Il me tendit la main pour me relever. Je la saisis et me relevai péniblement.

"Bien joué mon pote, le félicitai-je à bout de souffle.

-T'étais pas mal non plus," répondit le garçon, rayonnant.

Je me glissai sous les chaînes de métal qui délimitaient l'aire de combat, suivi par Kod. Maître Sitex nous fit le bilan de notre affrontement :

"Kod, tu as vraiment un talent pour ce type d'arme. Il te reste à apprendre des attaques précises pour déstabiliser l'adversaire. Hardex, c'était une bonne idée de lâcher la hache et d'attaquer avec ton bouclier. De plus, tu as utilisé des attaques intelligentes pour contrer la force de Kod. C'est un très bon début."
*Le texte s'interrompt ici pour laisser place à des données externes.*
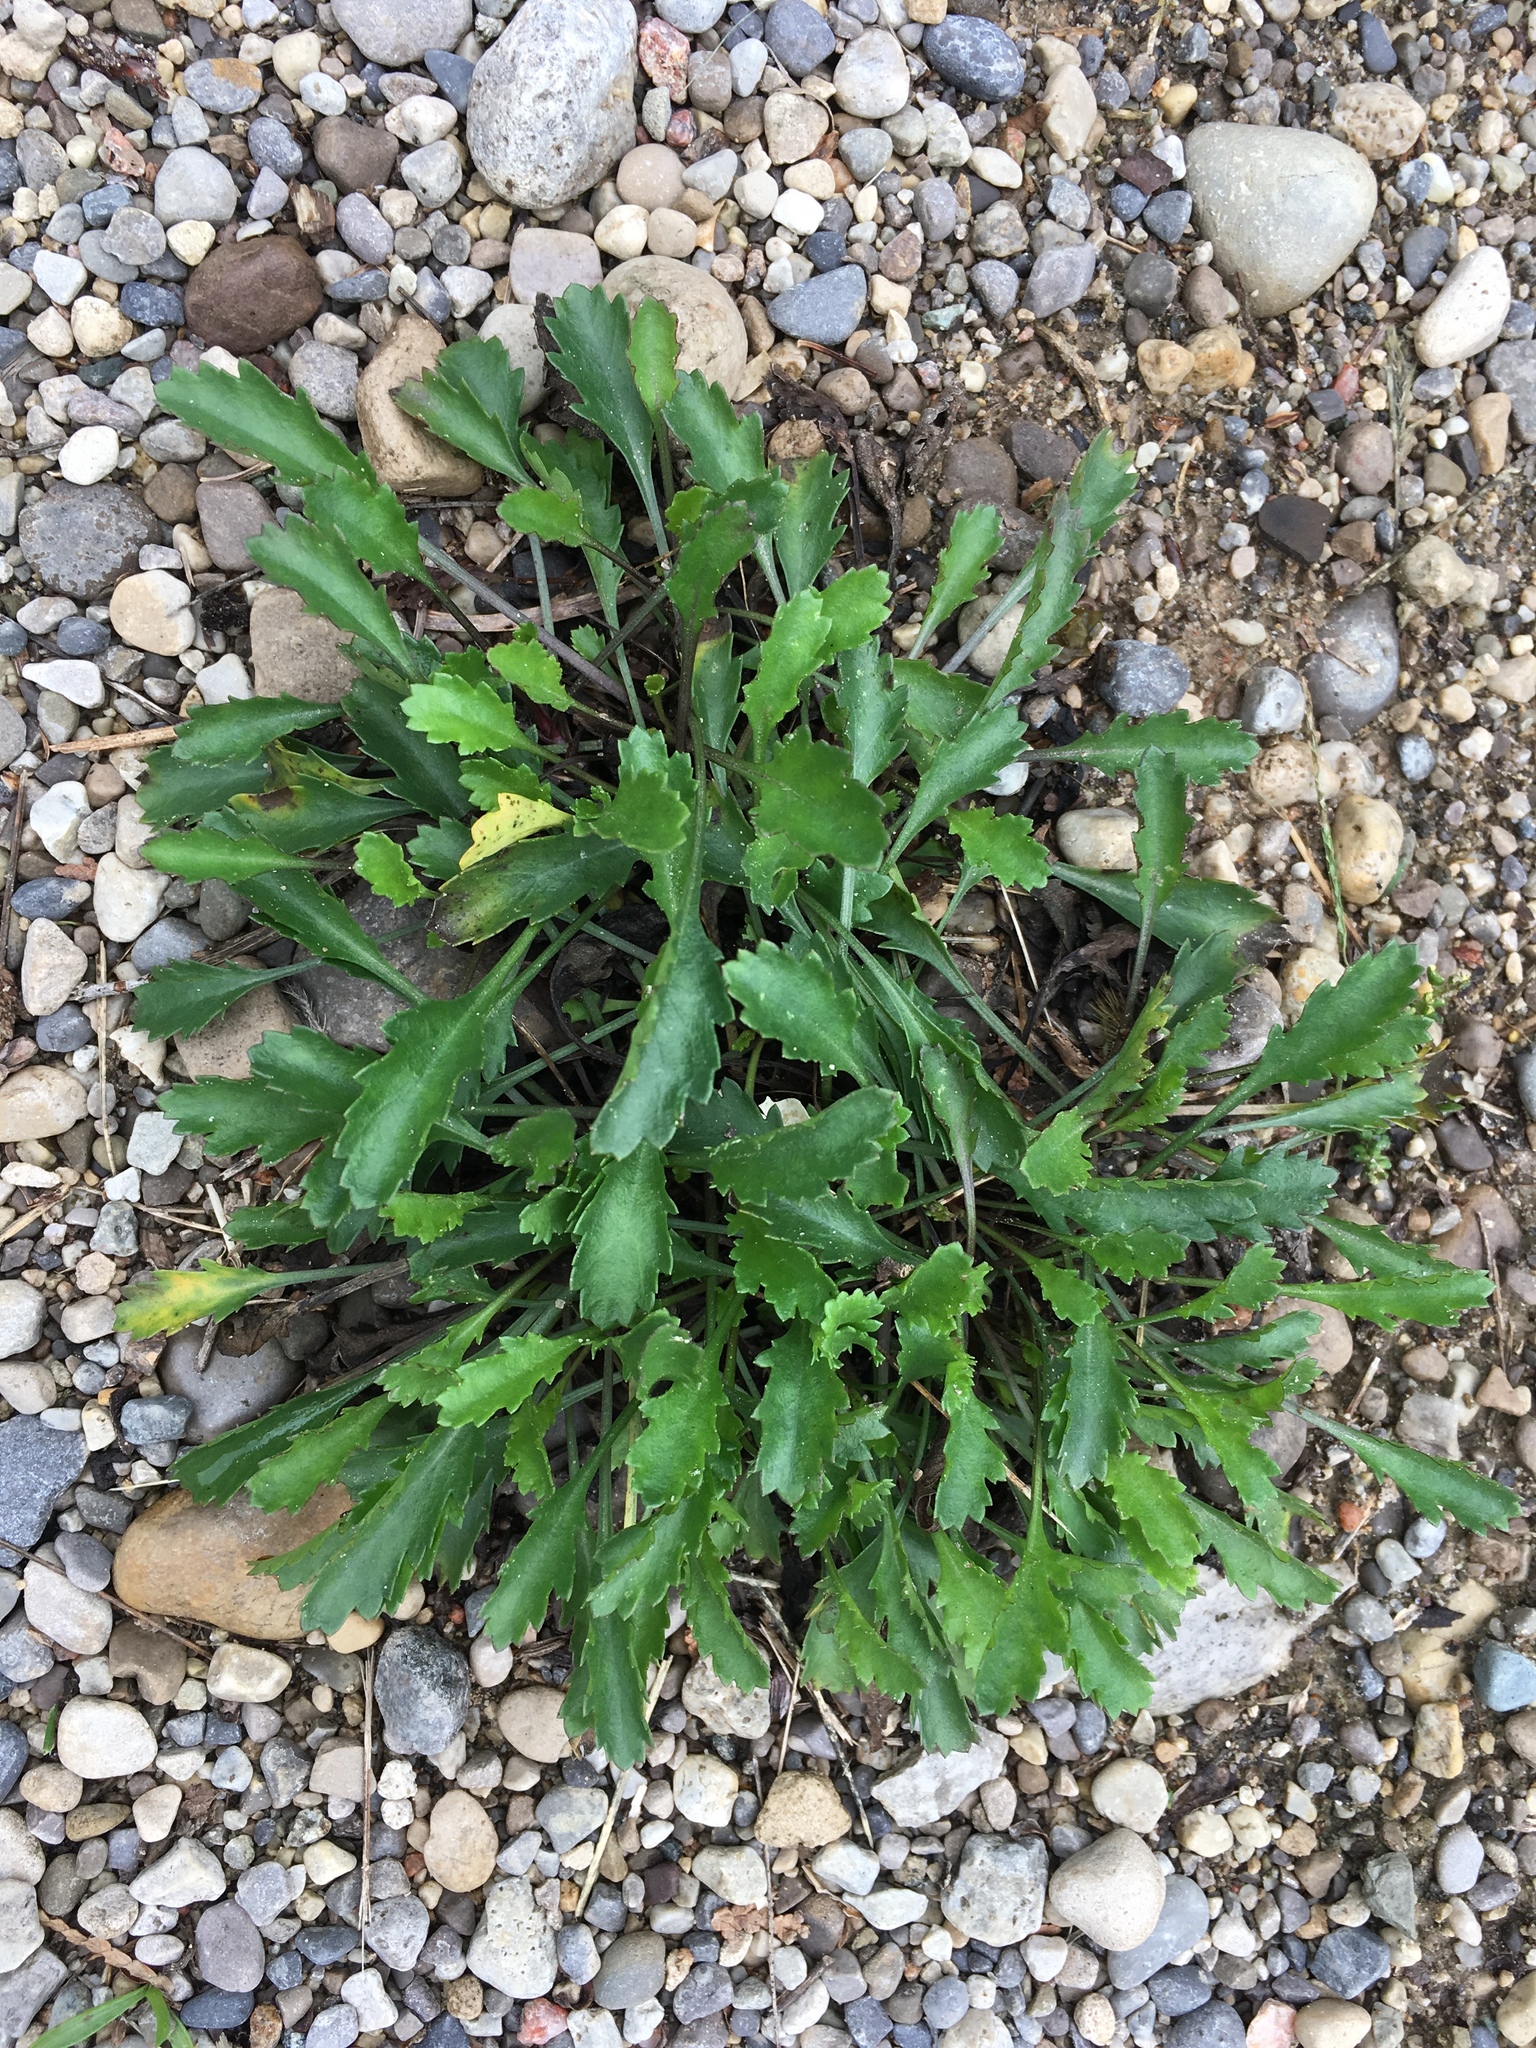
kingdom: Plantae
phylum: Tracheophyta
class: Magnoliopsida
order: Asterales
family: Asteraceae
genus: Leucanthemum
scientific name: Leucanthemum vulgare
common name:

Après avoir remercié notre maître, nous nous installâmes un peu à l'écart pour nous reposer. Ace et Crust nous rejoignirent en trottinant.

« Tu t'es bien battu. »me fit mon dragon.

Je lui souris en retour.

« Que penses-tu du bouclier ? le questionnai-je. Je l'ai bien utilisé ?

-C'était pas mal, acquiesça-t-il. Franchement, ça ne m'étonne pas de toi. Tu trouves toujours des solutions, qu'il y ait un problème ou non. En utilisant la force, tu n'aurais jamais pu gagner contre Kod. Mais en te servant de ta tête, tu avais une chance de le déstabiliser. Dommage que tu n'y ai pas pensé plus tôt. On aurait pu s'y entraîner. »

De son côté, mon ami discutait lui aussi avec son éclateil. Bien que je ne puisse comprendre ce que disait Crust, je me doutait que le tigre félicitait son Invocateur.

Mon compagnon aux écailles rouges me renifla avec inquiétude.

« Tu es blessé ? »

Je m'inspectai. Des bleus sur le bras gauche, une douleur à l'épaule que je devrais éviter de bouger pour le moment, et une crampe au poignet droit.

« Non, ne t'inquiète pas, ça passera.

-Tu ferais mieux d'aller à l'infirmerie, insista-t-il.

-On verra, marmonnai-je. »

Je me tournai vers Kod. À part une éraflure sur le ventre, celui-ci n'avait rien de particulier. Sa maîtrise de sa force lui avait permis de très bien s'en sortir. Soudain, je sentis que quelque chose me tirait la jambe.

« Ace ! Qu'est-ce qui te prend ?

-Si tu vas pas tout de suite soigner ton épaule, je t'y traînerai sans hésitations. »

Il grogna, et tenta de saisir ma cheville entre ses crocs. J'esquivai maladroitement, épuisé par le combat. Pendant que Kod et son tigre nous regardaient en riant, j'esquivai une seconde fois. La troisième fois, je trébuchai et m'écroulai en gémissant. J'étais tombé sur la mauvaise épaule.

« Ça va...t'as gagné, murmurai-je à mon éclateil qui m'aida aussi bien qu'il le pouvait à me relever.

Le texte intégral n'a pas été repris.